Was an anti-American propaganda song played at White House state dinner last week?  Sometimes things seem too absurd to be true, unless they are true.  During the state dinner with Chinese Hu Jintao and President Obama, pianist Lang Lang played a number of pieces – including a famous (to Chinese citizens) anti-American propaganda song arising out of the Korean War.  The song was the theme of a movie called Battle on Shangganling Mountain and is universally recognized by the Chinese.  The movie is about a group of Chinese soldiers who are “first hemmed in at Shanganling (or Triangle Hill) and then, when reinforcements arrive, take up their rifles and counterattack the U.S. military ‘jackals.’”  The insult has gleefully gone viral in China.
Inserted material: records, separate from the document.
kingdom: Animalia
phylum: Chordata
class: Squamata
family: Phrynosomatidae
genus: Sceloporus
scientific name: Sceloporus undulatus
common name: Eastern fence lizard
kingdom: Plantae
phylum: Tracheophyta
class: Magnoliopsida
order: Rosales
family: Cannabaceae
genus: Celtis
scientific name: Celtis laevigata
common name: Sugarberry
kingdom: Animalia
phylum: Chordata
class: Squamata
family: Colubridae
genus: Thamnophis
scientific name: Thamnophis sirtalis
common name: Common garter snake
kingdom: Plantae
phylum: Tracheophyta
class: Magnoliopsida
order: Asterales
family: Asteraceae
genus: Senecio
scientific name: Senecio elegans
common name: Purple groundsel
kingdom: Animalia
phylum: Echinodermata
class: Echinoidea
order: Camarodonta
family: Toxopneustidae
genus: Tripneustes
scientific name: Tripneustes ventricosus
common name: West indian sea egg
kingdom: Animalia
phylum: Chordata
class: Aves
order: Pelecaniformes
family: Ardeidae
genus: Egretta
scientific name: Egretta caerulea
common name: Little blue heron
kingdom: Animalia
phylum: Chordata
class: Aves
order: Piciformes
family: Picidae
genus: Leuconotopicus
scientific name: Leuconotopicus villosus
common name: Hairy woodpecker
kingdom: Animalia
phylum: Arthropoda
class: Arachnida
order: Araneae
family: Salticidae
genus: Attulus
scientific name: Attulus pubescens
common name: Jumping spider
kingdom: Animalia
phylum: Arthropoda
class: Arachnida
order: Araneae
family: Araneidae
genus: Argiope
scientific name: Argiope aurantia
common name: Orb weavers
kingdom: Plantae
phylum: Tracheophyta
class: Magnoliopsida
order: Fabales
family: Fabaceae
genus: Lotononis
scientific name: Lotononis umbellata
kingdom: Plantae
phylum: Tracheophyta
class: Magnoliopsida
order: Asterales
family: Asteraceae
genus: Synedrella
Americans died in this engagement, Americans who have family members alive today.  One oral history of the battle describes it thusly: “The medic ran out of morphine before he was hit and went down himself.  It wasn’t until the third day of the battle that men could be spared to take the wounded Americans off the hill. It was on that morning that an exploding mortar round knocked Martin unconscious and drove shrapnel into his legs.  Although he has no memory of it, he believed the men who carried his stretcher down the steep fire-swept slope of Triangle Hill must have endured a ‘terrible ordeal.’”

Would similar musical insults would have been dared during the Reagan or Bush years at a state dinner?